6. The director shall establish a procedure by which a taxpayer can determine if a facility has been classified as a pregnancy resource center. Pregnancy resource centers shall be permitted to decline a contribution from a taxpayer. The cumulative amount of tax credits which may be claimed by all the taxpayers contributing to pregnancy resource centers in any one fiscal year shall not exceed two million dollars. Tax credits shall be issued in the order contributions are received.
7. The director shall establish a procedure by which, from the beginning of the fiscal year until some point in time later in the fiscal year to be determined by the director, the cumulative amount of tax credits are equally apportioned among all facilities classified as pregnancy resource centers. If a pregnancy resource center fails to use all, or some percentage to be determined by the director, of its apportioned tax credits during this predetermined period of time, the director may reapportion these unused tax credits to those pregnancy resource centers that have used all, or some percentage to be determined by the director, of their apportioned tax credits during this predetermined period of time. The director may establish more than one period of time and reapportion more than once during each fiscal year. To the maximum extent possible, the director shall establish the procedure described in this subsection in such a manner as to ensure that taxpayers can claim all the tax credits possible up to the cumulative amount of tax credits available for the fiscal year.

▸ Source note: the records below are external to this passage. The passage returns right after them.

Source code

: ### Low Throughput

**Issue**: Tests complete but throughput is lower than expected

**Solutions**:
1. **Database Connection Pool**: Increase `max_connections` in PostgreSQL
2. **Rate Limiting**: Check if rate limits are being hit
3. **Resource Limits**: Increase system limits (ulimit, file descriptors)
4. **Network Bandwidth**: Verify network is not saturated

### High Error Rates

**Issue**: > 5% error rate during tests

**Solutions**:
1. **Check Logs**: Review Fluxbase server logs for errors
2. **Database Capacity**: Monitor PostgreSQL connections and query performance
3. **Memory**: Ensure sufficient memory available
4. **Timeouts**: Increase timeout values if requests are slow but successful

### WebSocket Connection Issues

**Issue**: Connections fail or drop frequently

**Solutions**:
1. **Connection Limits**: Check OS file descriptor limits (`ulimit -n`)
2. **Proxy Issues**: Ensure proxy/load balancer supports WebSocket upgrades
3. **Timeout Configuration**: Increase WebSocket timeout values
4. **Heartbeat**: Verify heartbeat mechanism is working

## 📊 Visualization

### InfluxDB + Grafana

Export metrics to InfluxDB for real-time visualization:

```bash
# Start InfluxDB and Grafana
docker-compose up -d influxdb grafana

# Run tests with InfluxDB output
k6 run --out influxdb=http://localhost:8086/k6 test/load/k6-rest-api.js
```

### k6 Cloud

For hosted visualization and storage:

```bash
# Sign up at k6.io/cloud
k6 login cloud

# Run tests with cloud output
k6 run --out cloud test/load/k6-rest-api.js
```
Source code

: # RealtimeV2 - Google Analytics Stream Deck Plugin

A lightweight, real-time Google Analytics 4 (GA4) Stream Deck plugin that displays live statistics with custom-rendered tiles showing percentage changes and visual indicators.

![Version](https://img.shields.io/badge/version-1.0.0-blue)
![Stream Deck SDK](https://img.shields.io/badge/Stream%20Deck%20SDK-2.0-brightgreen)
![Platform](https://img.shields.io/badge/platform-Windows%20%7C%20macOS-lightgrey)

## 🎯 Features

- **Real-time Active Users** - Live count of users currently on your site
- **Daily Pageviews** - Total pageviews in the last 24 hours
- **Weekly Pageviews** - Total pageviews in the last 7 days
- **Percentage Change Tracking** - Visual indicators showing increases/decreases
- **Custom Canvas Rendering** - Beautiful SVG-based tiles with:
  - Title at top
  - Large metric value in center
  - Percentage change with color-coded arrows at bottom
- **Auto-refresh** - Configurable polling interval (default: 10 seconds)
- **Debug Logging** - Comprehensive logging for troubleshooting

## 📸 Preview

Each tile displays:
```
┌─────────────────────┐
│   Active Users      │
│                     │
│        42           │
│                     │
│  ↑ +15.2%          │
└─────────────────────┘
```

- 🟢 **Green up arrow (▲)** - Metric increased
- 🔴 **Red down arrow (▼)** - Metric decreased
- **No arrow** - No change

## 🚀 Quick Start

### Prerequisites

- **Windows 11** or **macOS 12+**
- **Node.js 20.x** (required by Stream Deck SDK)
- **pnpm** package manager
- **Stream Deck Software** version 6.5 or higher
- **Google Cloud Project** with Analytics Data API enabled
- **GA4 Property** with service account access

8. Each pregnancy resource center shall provide information to the director concerning the identity of each taxpayer making a contribution to the pregnancy resource center who is claiming a tax credit pursuant to this section and the amount of the contribution. The director shall provide the information to the director of revenue. The director shall be subject to the confidentiality and penalty provisions of section 32.057, RSMo, relating to the disclosure of tax information.
9. Pursuant to section 23.253, RSMo, of the Missouri Sunset Act:
(1) Any new program authorized under this section shall automatically sunset six years after the effective date of this section, unless reauthorized by an act of the general assembly; and
(2) If such program is reauthorized, the program authorized under this section shall automatically sunset twelve years after the effective date of the reauthorization of this section; and
(3) This section shall terminate on September first of the calendar year immediately following the calendar year in which a program authorized under this section is sunset.